Two different approaches are used to calculate GDP. In theory, the amount spent for goods and services should be equal to the income paid to produce the goods and services, and other costs associated with those goods and services. Calculating GDP by adding up expenditures is called the expenditure approach, and computing GDP by examining income for resources (sometimes referred to as gross domestic income, or GDI, is known as the resource cost/income approach.

Expenditure Approach
The expenditure approach utilizes four main components:

Consumption (C) - These are personal consumption expenditures. They are typically broken down into the following categories: durable goods, non-durable goods, and services.

Investment (I) - This is gross private investment; it is generally broken down into fixed investment and changes in business inventories.

Government (G) - This category includes government spending on items that are "consumed" in the current period, such as office supplies and gasoline; and also capital goods, such as highways, missiles, and dams. Note that transfer payments are not included in GDP, as they are not part of current production.

Net Exports - This is calculated by subtracting a nations imports (M)from exports (X). Imports are goods and services produced outside the country and consumed within, and exports are goods and services produced domestically and sold to foreigners. Note that this number may be negative, which has occurred in the U.S. for the last several years. Net exports for the U.S. were minus $606 billion during calendar year 2004 (as per Bureau of Economic Analysis, U.S. Department of Commerce June 29, 2005 press release).

Formula 4.1

GDP = C + I + G + (X - M)

Resource Cost/Income Approach
To calculate Gross Domestic Income (GDI), first consider how revenues received for products and services are used:

1. Pay for the labor used (wages + income of self-employed proprietors)
2. Pay for the use of fixed resources, such as land and buildings (rent);

3. Pay a return to capital employed (interest);

4.Pay for the replenishment of raw material used.

Remaining revenues go to business owners as a residual cash flow, which is used to replenish capital (depreciation), or it becomes a business profit. So with the resource cost/income approach, GDP (or GDI) is calculated as wages, rent, interest and cash flow paid to business owners or organizers of production.

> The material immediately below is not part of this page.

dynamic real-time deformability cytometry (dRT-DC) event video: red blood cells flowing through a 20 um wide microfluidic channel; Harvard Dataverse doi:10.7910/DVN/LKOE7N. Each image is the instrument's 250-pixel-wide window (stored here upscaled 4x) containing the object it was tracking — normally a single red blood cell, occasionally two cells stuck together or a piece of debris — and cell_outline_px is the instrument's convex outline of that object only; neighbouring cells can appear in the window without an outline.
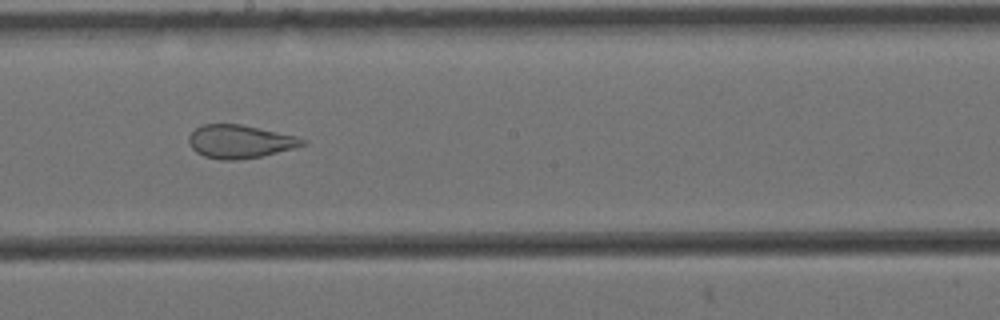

So GDP by resource cost/income approach = wages + self-employment income + Rent + Interest + profits + indirect business taxes + depreciation + net income of foreigners.

Formula 4.2
GDI = wages + self-employment income + Rent + Interest + profits
+ indirect business taxes + depreciation + net income of foreigners

The above formula is probably hard to memorize, so at least try to remember this relationship - GDI = wages + rent + interest + business cash flow

Total GDP figures should be the same by either method of calculation. But in real life, things don't always work out this way. Official figures usually have a category called "statistical discrepancy", which is needed to balance out the two approaches.